Alles auf einer Seite, Besucher scrollen statt zu suchen. Für die meisten Handwerks- und Dienstleistungsbetriebe ist das die bessere Wahl als eine mehrseitige Struktur: Eine gute einseitige Seite schlägt eine halbfertige mehrseitige.

Was Zeit kostet, sind die Texte, und die stecken in Ihrem Kopf, nicht in der Software.

Was gehört auf die Seite eines Handwerksbetriebs?

Fünf Dinge, in dieser Reihenfolge — und alles Weitere ist Zugabe:

  1. Was Sie machen und wo, in einem Satz ganz oben.
  2. Telefonnummer, sichtbar ohne Scrollen.
  3. Leistungen in wenigen Punkten.
  4. Öffnungszeiten und, falls vorhanden, Notdienst.
  5. Impressum und Datenschutz in der Fußzeile — Pflicht.

Was fehlen darf: Firmengeschichte, Leitbild, Stockfotos von Menschen mit Schutzhelm.

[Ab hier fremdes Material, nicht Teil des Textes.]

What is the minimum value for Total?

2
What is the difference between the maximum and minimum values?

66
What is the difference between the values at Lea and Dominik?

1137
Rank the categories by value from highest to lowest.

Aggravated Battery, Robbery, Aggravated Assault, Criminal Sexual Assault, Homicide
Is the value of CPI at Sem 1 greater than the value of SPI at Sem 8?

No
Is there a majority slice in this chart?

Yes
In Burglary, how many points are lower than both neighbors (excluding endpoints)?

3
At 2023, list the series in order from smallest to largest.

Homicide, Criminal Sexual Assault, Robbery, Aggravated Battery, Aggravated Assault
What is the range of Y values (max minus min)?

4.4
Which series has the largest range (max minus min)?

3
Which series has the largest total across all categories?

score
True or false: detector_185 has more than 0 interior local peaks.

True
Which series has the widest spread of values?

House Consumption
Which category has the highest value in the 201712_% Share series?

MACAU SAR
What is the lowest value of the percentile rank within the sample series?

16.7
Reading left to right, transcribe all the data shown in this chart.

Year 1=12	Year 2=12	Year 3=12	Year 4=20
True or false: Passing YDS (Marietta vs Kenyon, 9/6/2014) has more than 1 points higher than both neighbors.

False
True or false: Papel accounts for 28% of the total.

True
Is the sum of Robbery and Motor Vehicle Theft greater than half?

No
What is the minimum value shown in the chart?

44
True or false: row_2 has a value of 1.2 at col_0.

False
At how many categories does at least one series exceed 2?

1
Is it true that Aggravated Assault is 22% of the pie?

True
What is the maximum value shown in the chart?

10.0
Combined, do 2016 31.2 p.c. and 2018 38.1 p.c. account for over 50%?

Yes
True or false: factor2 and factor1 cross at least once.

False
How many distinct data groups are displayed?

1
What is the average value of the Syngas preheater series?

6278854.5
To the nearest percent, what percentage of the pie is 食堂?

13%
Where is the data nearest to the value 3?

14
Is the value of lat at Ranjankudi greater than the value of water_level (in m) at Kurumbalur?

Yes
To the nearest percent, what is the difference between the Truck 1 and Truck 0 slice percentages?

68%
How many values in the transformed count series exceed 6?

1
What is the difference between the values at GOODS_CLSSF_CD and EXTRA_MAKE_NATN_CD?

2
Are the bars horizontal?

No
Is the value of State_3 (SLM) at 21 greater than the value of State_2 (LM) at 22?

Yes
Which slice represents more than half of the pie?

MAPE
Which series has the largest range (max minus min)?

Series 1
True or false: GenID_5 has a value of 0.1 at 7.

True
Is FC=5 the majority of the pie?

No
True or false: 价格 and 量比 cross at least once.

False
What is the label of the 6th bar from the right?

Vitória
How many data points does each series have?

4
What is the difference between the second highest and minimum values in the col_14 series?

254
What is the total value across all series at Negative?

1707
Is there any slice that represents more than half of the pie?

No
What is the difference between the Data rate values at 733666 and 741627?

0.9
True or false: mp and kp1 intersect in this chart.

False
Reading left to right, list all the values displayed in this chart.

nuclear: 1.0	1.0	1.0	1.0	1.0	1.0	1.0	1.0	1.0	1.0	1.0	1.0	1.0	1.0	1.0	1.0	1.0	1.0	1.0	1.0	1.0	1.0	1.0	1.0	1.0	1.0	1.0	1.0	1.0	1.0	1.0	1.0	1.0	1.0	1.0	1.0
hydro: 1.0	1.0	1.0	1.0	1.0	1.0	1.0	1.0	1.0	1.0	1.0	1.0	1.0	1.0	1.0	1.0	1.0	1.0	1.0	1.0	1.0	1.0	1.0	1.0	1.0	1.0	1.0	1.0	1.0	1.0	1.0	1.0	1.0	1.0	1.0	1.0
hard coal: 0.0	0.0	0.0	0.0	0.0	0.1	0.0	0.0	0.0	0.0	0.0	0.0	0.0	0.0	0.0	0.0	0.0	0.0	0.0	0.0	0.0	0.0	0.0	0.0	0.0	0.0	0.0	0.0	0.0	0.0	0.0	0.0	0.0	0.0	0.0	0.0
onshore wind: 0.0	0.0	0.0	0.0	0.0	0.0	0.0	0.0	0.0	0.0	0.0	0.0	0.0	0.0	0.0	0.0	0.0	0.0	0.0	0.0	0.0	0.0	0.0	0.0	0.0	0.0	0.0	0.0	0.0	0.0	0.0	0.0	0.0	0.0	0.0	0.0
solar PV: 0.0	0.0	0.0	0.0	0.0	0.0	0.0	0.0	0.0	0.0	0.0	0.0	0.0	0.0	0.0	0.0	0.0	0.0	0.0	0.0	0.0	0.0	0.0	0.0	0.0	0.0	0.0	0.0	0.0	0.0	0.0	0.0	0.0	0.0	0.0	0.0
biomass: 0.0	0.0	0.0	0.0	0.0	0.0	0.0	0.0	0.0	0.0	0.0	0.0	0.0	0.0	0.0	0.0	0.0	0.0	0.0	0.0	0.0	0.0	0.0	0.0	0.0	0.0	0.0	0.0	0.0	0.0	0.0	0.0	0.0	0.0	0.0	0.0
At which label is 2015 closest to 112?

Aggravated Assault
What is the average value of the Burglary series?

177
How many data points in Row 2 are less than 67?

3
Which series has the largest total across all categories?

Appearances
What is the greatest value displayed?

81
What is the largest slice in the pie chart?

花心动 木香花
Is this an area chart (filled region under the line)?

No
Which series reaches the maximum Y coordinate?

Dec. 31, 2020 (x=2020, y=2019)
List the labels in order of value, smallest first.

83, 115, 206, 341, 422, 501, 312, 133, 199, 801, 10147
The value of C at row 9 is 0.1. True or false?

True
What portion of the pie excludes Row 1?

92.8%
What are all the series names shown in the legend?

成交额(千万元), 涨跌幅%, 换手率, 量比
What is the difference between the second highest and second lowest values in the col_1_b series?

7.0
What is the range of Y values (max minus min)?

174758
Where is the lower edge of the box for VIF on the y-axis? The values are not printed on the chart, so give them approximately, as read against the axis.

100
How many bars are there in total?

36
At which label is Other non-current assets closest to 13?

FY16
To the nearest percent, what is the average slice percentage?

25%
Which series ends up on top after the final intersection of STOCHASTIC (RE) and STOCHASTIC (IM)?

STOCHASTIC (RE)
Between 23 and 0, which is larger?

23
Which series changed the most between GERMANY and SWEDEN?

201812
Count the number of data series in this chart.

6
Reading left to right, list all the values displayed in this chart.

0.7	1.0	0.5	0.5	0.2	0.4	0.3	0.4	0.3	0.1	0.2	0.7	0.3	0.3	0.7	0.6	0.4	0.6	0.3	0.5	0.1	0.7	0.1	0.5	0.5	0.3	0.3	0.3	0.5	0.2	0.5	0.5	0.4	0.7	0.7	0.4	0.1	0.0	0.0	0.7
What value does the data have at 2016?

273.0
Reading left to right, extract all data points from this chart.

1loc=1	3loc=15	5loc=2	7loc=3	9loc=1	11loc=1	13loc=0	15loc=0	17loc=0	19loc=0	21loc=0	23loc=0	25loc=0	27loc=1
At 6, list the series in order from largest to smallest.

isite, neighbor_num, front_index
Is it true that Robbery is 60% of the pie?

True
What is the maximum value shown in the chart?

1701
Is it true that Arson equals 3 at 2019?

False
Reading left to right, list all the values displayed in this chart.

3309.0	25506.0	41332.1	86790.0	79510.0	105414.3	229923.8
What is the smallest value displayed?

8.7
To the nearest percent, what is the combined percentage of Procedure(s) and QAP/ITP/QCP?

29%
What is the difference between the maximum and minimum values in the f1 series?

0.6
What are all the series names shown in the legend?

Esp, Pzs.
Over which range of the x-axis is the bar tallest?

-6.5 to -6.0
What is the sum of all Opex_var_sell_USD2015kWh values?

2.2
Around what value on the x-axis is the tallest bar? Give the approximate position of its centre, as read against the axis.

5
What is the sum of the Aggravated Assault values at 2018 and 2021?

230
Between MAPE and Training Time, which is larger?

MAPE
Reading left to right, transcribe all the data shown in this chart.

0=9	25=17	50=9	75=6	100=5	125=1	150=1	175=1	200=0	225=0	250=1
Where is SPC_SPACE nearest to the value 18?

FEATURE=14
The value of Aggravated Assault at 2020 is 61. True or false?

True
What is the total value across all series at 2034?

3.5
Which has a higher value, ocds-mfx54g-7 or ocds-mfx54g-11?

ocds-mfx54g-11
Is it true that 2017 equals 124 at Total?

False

Wie werden wir in unserer Region gefunden?

Über drei Dinge, die zusammen mehr bringen als alles andere:

  1. Ort im Titel und im Text — „Elektriker Notdienst Musterstadt“ statt „Willkommen“.
  2. Überall gleiche Kontaktangaben — Name, Adresse, Telefon, buchstabengleich auch in Verzeichnissen.
  3. Ein Eintrag bei den Kartendiensten.

Der Wettbewerb um „Elektriker Musterstadt“ ist ungleich kleiner als um „Elektriker“. Genau dort ist für kleine Betriebe etwas zu holen.

Wie bekommen wir Anfragen über die Seite?

Achtung: Ein Formular ohne eingetragene Empfänger sammelt Anfragen, ohne dass jemand davon erfährt.

Mit einem kurzen Formular und einer sichtbaren Telefonnummer — beides, nicht nur eines.

Halten Sie das Formular auf drei Felder: eine Kontaktmöglichkeit und die Nachricht. Jedes Pflichtfeld kostet Anfragen.

Und tragen Sie Empfänger ein, die bei jeder Anfrage eine Mail bekommen — am besten zwei. Ohne Empfänger liegen die Antworten still im Admin, und das fällt erst auf, wenn ein Kunde nachfragt, warum sich niemand gemeldet hat.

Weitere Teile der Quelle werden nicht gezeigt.